| THE TASK |
Print all of the data exactly, but drop the pictures.

Stored data entries:
----

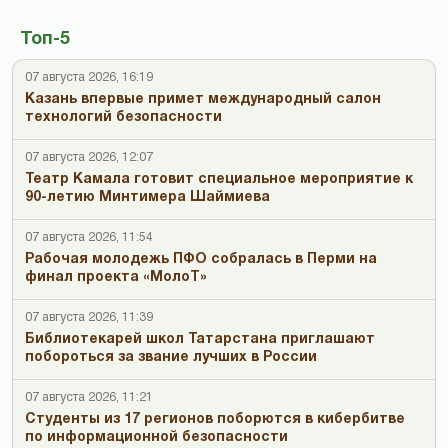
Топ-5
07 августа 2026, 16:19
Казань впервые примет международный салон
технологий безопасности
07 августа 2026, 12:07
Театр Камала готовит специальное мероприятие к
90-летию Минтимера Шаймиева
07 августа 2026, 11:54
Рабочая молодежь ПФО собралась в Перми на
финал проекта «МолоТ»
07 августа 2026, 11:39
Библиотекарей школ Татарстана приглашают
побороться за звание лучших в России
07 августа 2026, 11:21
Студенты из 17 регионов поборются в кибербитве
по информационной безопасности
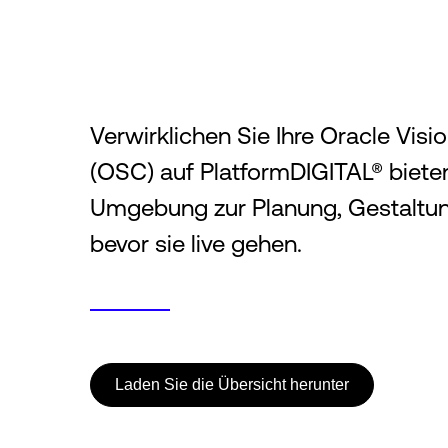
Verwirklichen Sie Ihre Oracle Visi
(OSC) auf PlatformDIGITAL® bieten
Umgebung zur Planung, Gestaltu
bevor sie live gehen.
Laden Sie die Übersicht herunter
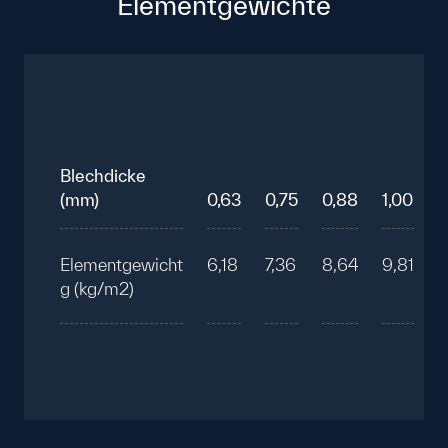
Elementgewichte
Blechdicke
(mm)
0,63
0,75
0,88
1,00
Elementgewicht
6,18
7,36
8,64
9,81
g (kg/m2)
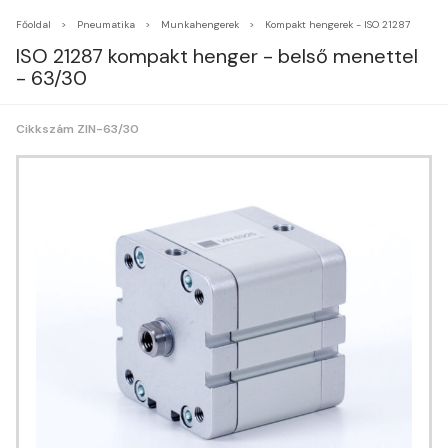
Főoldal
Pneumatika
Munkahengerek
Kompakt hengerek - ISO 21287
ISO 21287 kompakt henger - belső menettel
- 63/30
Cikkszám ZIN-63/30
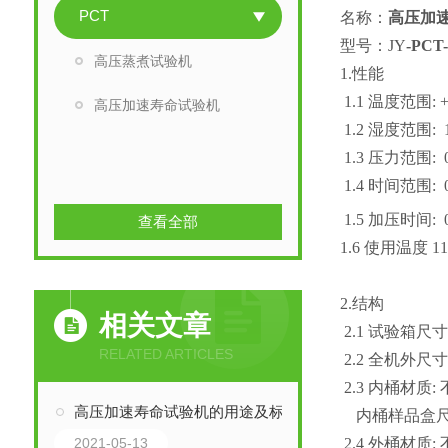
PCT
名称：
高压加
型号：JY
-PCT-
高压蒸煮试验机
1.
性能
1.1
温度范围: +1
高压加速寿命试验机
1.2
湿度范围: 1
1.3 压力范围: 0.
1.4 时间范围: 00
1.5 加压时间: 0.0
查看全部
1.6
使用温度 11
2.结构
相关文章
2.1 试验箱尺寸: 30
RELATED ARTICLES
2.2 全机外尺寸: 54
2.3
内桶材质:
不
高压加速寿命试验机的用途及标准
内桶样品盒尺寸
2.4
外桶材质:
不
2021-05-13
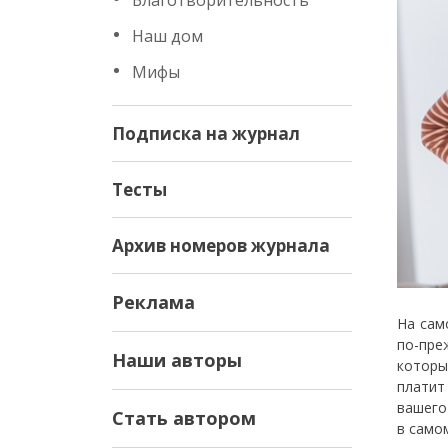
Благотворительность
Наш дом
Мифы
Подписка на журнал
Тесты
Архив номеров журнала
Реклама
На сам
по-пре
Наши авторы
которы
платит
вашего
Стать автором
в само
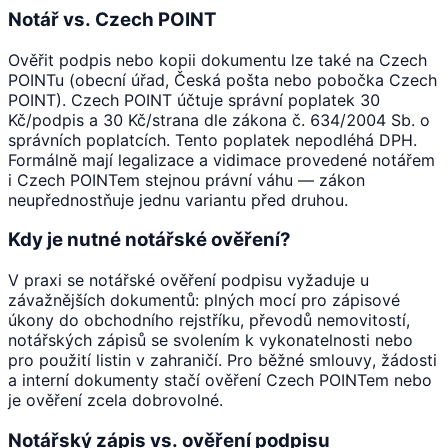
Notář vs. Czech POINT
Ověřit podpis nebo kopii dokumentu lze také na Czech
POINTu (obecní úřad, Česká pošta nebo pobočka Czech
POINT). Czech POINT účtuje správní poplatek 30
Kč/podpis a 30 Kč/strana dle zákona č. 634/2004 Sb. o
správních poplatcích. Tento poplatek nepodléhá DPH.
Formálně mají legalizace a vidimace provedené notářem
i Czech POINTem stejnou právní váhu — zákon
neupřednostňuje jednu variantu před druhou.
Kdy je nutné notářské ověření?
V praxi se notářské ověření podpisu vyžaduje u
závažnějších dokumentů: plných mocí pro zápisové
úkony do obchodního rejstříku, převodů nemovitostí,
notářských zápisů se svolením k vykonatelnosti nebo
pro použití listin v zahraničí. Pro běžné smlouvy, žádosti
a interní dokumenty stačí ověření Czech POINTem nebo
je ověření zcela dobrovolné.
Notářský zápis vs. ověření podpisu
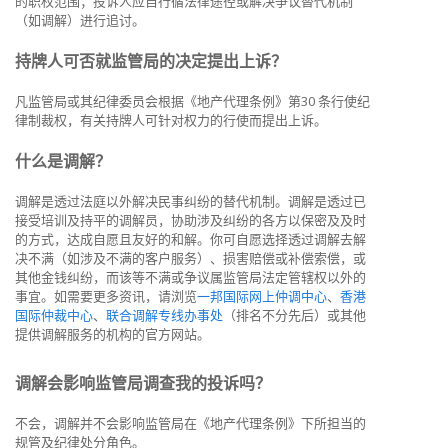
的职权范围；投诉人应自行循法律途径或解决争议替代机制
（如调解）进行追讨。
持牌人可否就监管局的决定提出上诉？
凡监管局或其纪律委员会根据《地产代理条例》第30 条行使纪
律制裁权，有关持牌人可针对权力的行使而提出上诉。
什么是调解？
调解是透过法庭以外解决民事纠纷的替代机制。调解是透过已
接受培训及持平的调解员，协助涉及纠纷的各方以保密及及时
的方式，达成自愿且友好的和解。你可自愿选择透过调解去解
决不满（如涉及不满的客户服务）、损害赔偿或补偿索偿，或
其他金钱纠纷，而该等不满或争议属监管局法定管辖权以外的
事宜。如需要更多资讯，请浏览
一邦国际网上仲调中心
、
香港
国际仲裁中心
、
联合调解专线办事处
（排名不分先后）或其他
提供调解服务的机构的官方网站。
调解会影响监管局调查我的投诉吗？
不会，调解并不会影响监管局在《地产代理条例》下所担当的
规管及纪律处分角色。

----

| ANSWER SECTION |
Топ-5
07 августа 2026, 16:19
Казань впервые примет международный салон
технологий безопасности
07 августа 2026, 12:07
Театр Камала готовит специальное мероприятие к
90-летию Минтимера Шаймиева
07 августа 2026, 11:54
Рабочая молодежь ПФО собралась в Перми на
финал проекта «МолоТ»
07 августа 2026, 11:39
Библиотекарей школ Татарстана приглашают
побороться за звание лучших в России
07 августа 2026, 11:21
Студенты из 17 регионов поборются в кибербитве
по информационной безопасности
Verwirklichen Sie Ihre Oracle Visi
(OSC) auf PlatformDIGITAL® bieten
Umgebung zur Planung, Gestaltu
bevor sie live gehen.
Laden Sie die Übersicht herunter
Elementgewichte
Blechdicke
(mm)
0,63
0,75
0,88
1,00
Elementgewicht
6,18
7,36
8,64
9,81
g (kg/m2)
Főoldal
Pneumatika
Munkahengerek
Kompakt hengerek - ISO 21287
ISO 21287 kompakt henger - belső menettel
- 63/30
Cikkszám ZIN-63/30
PCT
名称：
高压加
型号：JY
-PCT-
高压蒸煮试验机
1.
性能
1.1
温度范围: +1
高压加速寿命试验机
1.2
湿度范围: 1
1.3 压力范围: 0.
1.4 时间范围: 00
1.5 加压时间: 0.0
查看全部
1.6
使用温度 11
2.结构
相关文章
2.1 试验箱尺寸: 30
RELATED ARTICLES
2.2 全机外尺寸: 54
2.3
内桶材质:
不
高压加速寿命试验机的用途及标准
内桶样品盒尺寸
2.4
外桶材质:
不
2021-05-13
Благотворительность
Наш дом
Мифы
Подписка на журнал
Тесты
Архив номеров журнала
Реклама
На сам
по-пре
Наши авторы
которы
платит
вашего
Стать автором
в само
Notář vs. Czech POINT
Ověřit podpis nebo kopii dokumentu lze také na Czech
POINTu (obecní úřad, Česká pošta nebo pobočka Czech
POINT). Czech POINT účtuje správní poplatek 30
Kč/podpis a 30 Kč/strana dle zákona č. 634/2004 Sb. o
správních poplatcích. Tento poplatek nepodléhá DPH.
Formálně mají legalizace a vidimace provedené notářem
i Czech POINTem stejnou právní váhu — zákon
neupřednostňuje jednu variantu před druhou.
Kdy je nutné notářské ověření?
V praxi se notářské ověření podpisu vyžaduje u
závažnějších dokumentů: plných mocí pro zápisové
úkony do obchodního rejstříku, převodů nemovitostí,
notářských zápisů se svolením k vykonatelnosti nebo
pro použití listin v zahraničí. Pro běžné smlouvy, žádosti
a interní dokumenty stačí ověření Czech POINTem nebo
je ověření zcela dobrovolné.
Notářský zápis vs. ověření podpisu
的职权范围；投诉人应自行循法律途径或解决争议替代机制
（如调解）进行追讨。
持牌人可否就监管局的决定提出上诉？
凡监管局或其纪律委员会根据《地产代理条例》第30 条行使纪
律制裁权，有关持牌人可针对权力的行使而提出上诉。
什么是调解？
调解是透过法庭以外解决民事纠纷的替代机制。调解是透过已
接受培训及持平的调解员，协助涉及纠纷的各方以保密及及时
的方式，达成自愿且友好的和解。你可自愿选择透过调解去解
决不满（如涉及不满的客户服务）、损害赔偿或补偿索偿，或
其他金钱纠纷，而该等不满或争议属监管局法定管辖权以外的
事宜。如需要更多资讯，请浏览
一邦国际网上仲调中心
、
香港
国际仲裁中心
、
联合调解专线办事处
（排名不分先后）或其他
提供调解服务的机构的官方网站。
调解会影响监管局调查我的投诉吗？
不会，调解并不会影响监管局在《地产代理条例》下所担当的
规管及纪律处分角色。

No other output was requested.